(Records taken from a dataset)
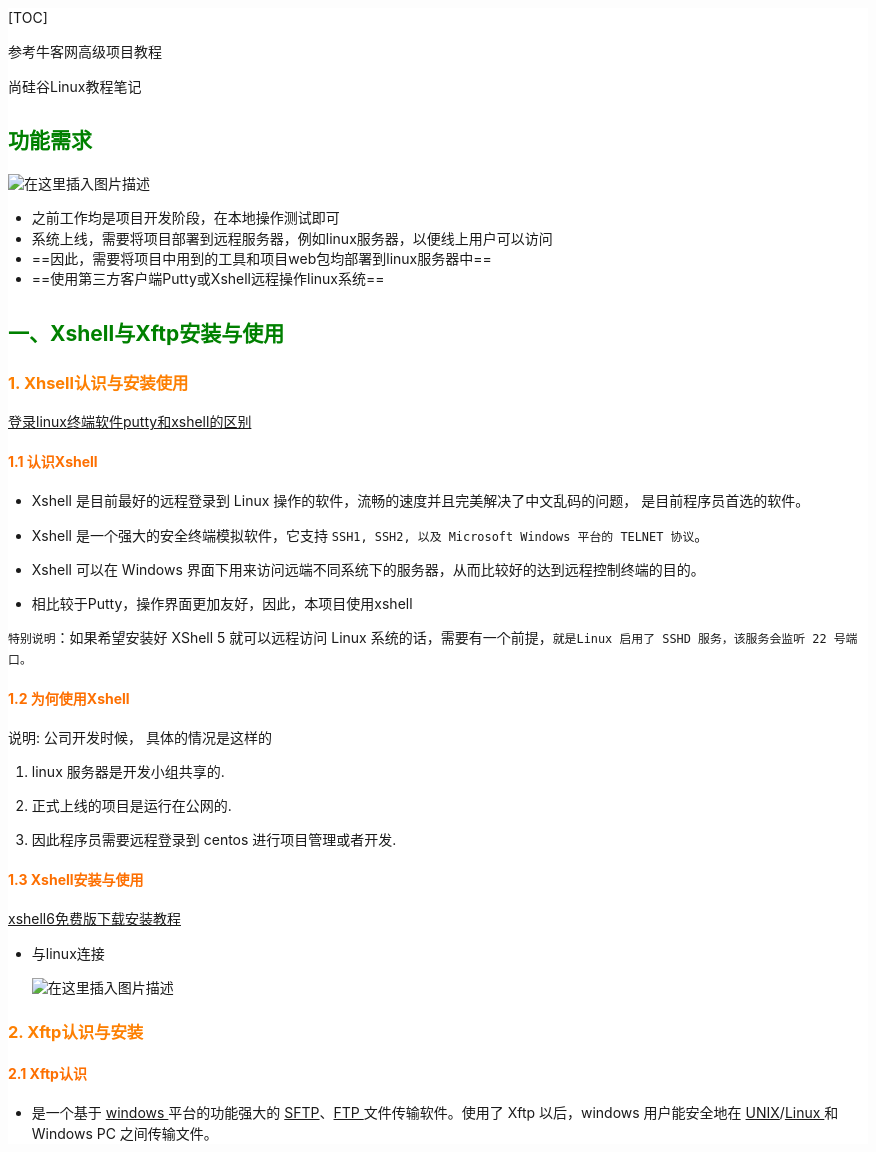 [TOC]

参考牛客网高级项目教程

尚硅谷Linux教程笔记

## <font color=green>功能需求</font>

![在这里插入图片描述](https://img-blog.csdnimg.cn/6f3cb702fec34740a10f290f56573e4a.png?x-oss-process=image/watermark,type_d3F5LXplbmhlaQ,shadow_50,text_Q1NETiBA5aSp55Sf5oiR5omNfn4=,size_20,color_FFFFFF,t_70,g_se,x_16)

- 之前工作均是项目开发阶段，在本地操作测试即可
- 系统上线，需要将项目部署到远程服务器，例如linux服务器，以便线上用户可以访问
- ==因此，需要将项目中用到的工具和项目web包均部署到linux服务器中==
- ==使用第三方客户端Putty或Xshell远程操作linux系统==

## <font color=green>一、Xshell与Xftp安装与使用</font>

### <font color="#fd7f01">1. Xhsell认识与安装使用</font>

[登录linux终端软件putty和xshell的区别](https://www.apedear.com/2971.html)

#### <font color="#fd6f01">1.1 认识Xshell</font>

- Xshell 是目前最好的远程登录到 Linux 操作的软件，流畅的速度并且完美解决了中文乱码的问题， 是目前程序员首选的软件。

- Xshell  是一个强大的安全终端模拟软件，它支持 `SSH1, SSH2, 以及 Microsoft Windows 平台的 TELNET 协议`。

- Xshell 可以在 Windows 界面下用来访问远端不同系统下的服务器，从而比较好的达到远程控制终端的目的。
- 相比较于Putty，操作界面更加友好，因此，本项目使用xshell

`特别说明`：如果希望安装好 XShell 5 就可以远程访问 Linux 系统的话，需要有一个前提，`就是Linux 启用了 SSHD 服务，该服务会监听 22 号端口。`

#### <font color="#fd6f01">1.2 为何使用Xshell</font>

说明: 公司开发时候， 具体的情况是这样的

1) linux 服务器是开发小组共享的.

2) 正式上线的项目是运行在公网的.

3) 因此程序员需要远程登录到 centos 进行项目管理或者开发.

#### <font color="#fd6f01">1.3 Xshell安装与使用</font>

[xshell6免费版下载安装教程](http://www.kxdw.com/soft/13628.html)

- 与linux连接

  ![在这里插入图片描述](https://img-blog.csdnimg.cn/fbd1ea6cbb4946358bdd1ce4f5d358f9.png?x-oss-process=image/watermark,type_d3F5LXplbmhlaQ,shadow_50,text_Q1NETiBA5aSp55Sf5oiR5omNfn4=,size_20,color_FFFFFF,t_70,g_se,x_16)

### <font color="#fd7f01">2. Xftp认识与安装</font>

#### <font color="#fd6f01">2.1 Xftp认识</font>

- 是一个基于 [windows ](https://baike.baidu.com/item/windows)平台的功能强大的 [SFTP](https://baike.baidu.com/item/SFTP)、[FTP ](https://baike.baidu.com/item/FTP)文件传输软件。使用了 Xftp 以后，windows 用户能安全地在 [UNIX](https://baike.baidu.com/item/UNIX)/[Linux ](https://baike.baidu.com/item/Linux)和 Windows PC 之间传输文件。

→ Prompt: Pick out every line of the listing that contains the string "html", and copy each one in full. Matching is case-sensitive.

→ Response area:
[登录linux终端软件putty和xshell的区别](https://www.apedear.com/2971.html)
[xshell6免费版下载安装教程](http://www.kxdw.com/soft/13628.html)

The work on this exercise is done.